++++ SUPPLIED DATA

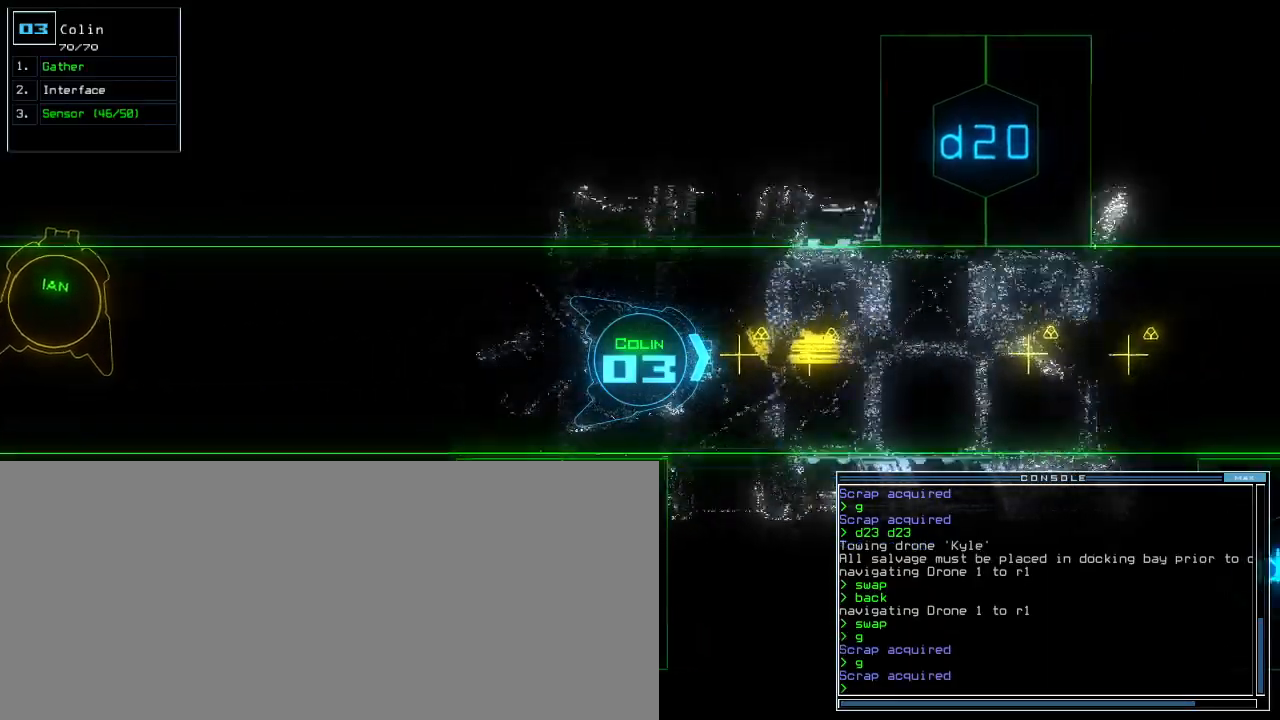
{"keys": ["return", "up"], "events": [[17, "return", "up"], [117, "g", "down"], [167, "return", "down"], [200, "g", "up"], [283, "return", "up"], [333, "return", "down"], [383, "g", "down"], [417, "return", "up"], [467, "g", "up"], [467, "return", "down"]]}
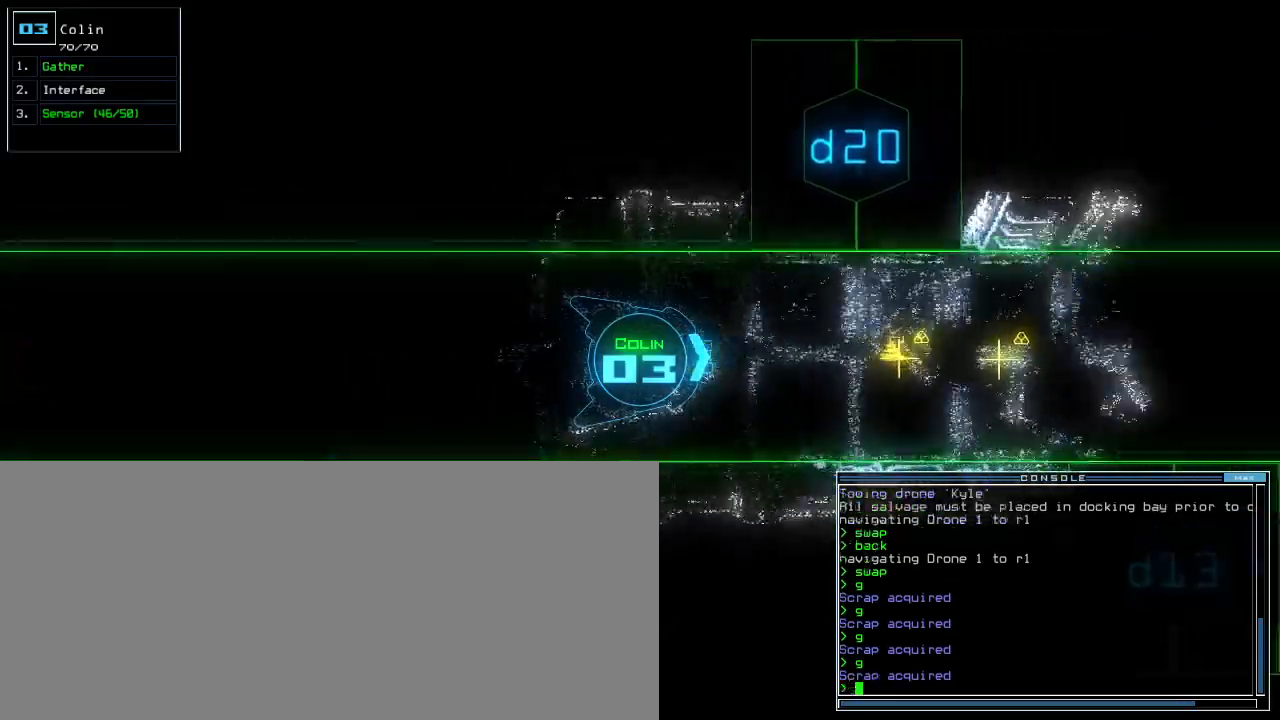
{"keys": ["up"], "events": [[50, "return", "up"]]}
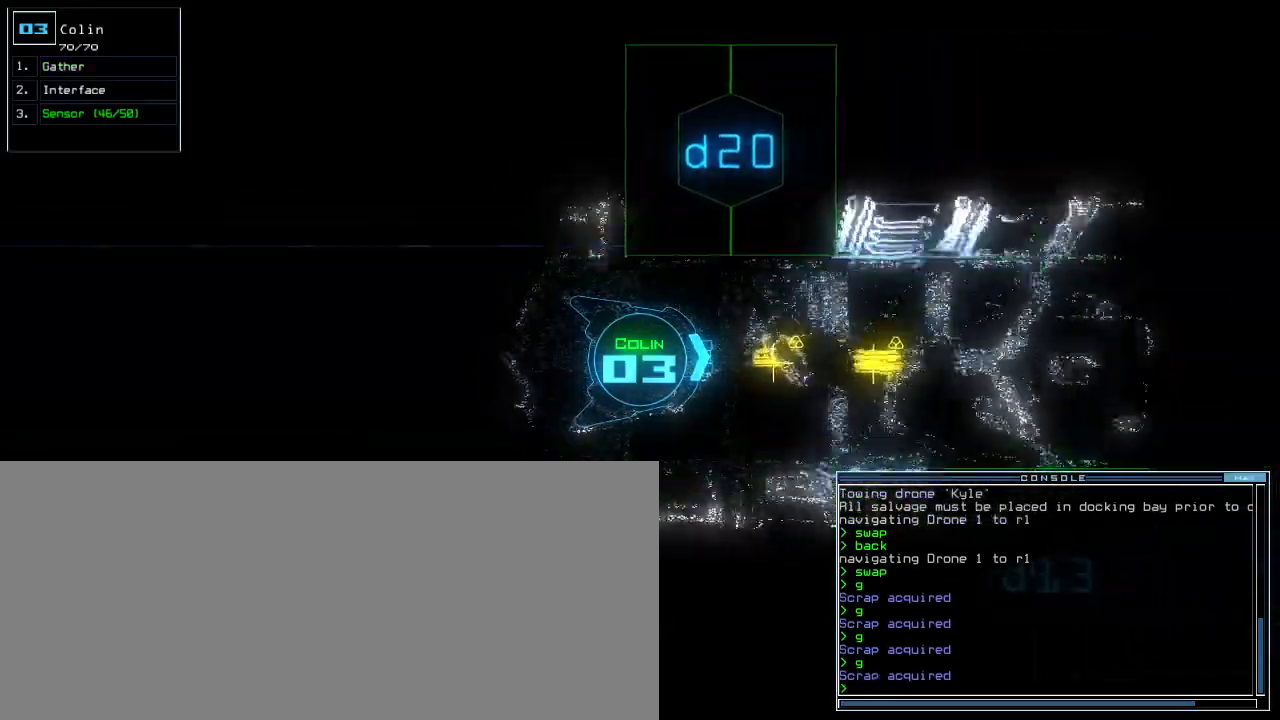
{"keys": ["up"], "events": [[233, "g", "down"], [300, "return", "down"], [333, "g", "up"], [417, "return", "up"]]}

++++++++

▶ [YOUR TASK] Each line above should be returned exactly as it stands, minus any pictures.

▶ [EXERCISE OUTPUT]
{"keys": ["return", "up"], "events": [[17, "return", "up"], [117, "g", "down"], [167, "return", "down"], [200, "g", "up"], [283, "return", "up"], [333, "return", "down"], [383, "g", "down"], [417, "return", "up"], [467, "g", "up"], [467, "return", "down"]]}
{"keys": ["up"], "events": [[50, "return", "up"]]}
{"keys": ["up"], "events": [[233, "g", "down"], [300, "return", "down"], [333, "g", "up"], [417, "return", "up"]]}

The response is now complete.